Basically, you can attach anything that implements the Observer-Interface
as a Visualizer to the Webcrawler. The Crawler sends out VisualizerMessages
that can be used to display the work of the Crawler.
Chris' Visualizer is one possible Visualizer that displays the tree-structure
the Crawler creates in a visual tree similar to the ones known in Win95.
This Visualizer shows all changes the Crawler makes as they happen (in
real-time).
Visualization:
If a link is not read (dead, too deep, unknown, recursive, mail), it
is displayed without a box around it and a gray background. E.g:
is not read because it's recursive (same URL was already loaded before).

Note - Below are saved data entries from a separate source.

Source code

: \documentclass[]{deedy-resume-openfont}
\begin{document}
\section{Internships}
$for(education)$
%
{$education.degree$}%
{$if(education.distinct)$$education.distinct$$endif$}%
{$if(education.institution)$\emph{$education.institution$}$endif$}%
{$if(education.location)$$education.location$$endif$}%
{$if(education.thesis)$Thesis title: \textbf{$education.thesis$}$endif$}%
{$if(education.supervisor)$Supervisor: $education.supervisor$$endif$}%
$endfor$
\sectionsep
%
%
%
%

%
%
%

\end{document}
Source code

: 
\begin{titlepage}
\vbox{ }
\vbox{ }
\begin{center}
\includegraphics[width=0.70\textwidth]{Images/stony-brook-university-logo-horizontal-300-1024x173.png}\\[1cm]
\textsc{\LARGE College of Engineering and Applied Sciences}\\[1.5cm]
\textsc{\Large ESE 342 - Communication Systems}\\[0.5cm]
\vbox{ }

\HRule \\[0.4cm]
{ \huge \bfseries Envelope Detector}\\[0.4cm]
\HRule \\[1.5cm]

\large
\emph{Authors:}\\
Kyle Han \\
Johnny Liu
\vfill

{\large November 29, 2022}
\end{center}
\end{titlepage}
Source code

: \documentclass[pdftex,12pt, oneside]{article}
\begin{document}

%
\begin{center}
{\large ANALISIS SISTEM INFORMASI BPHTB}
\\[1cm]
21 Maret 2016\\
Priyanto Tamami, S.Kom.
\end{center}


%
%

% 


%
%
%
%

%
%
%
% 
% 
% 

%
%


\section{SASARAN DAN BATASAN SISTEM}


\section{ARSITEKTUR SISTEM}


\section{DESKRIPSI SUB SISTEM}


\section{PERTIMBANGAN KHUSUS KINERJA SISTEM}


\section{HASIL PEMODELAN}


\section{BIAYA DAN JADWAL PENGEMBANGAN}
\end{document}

If a link can be loaded / has been loaded it always has a box drawn
around it.
As a node travels through the several different stages in the crawling process, the background of the displayed node changes. Here is the list of colors and their meanings:
light gray = not read
blue = waiting to be read
pink = reading
cyan = waiting to be parsed
green = parsing
white = done
For easy recognition of the different types of links/nodes, they are displayed with their respective icons. Here's the list of icons and what they mean:
application-data like a midi-file
or such
audio-file (WAV for example)
an HTML-file with sons,
sons not visible now (collapsed)
simply an HTML-file or a
HTML-file with visible sons (expanded)
dead link (can not be found/loaded)
an image (GIF, JPEG, ...)
a mail-link (when the referenced
URL starts with "MAILTO")
malformed URL (couldn't be
resolved to a valid URL)
other/unknown file-content (also
if not loaded)
recursive link (referece to
an URL that has already been loaded before and doesn' need to be loaded
again)
By clicking on one of the nodes in the Visualizer window you can select a node. It can then be copied, examined or opened with a browser. More about that in Help => Node Menu and Browser Menu.
By double-clicking or clicking on the + next to a node, you can expand a node to see it's sons.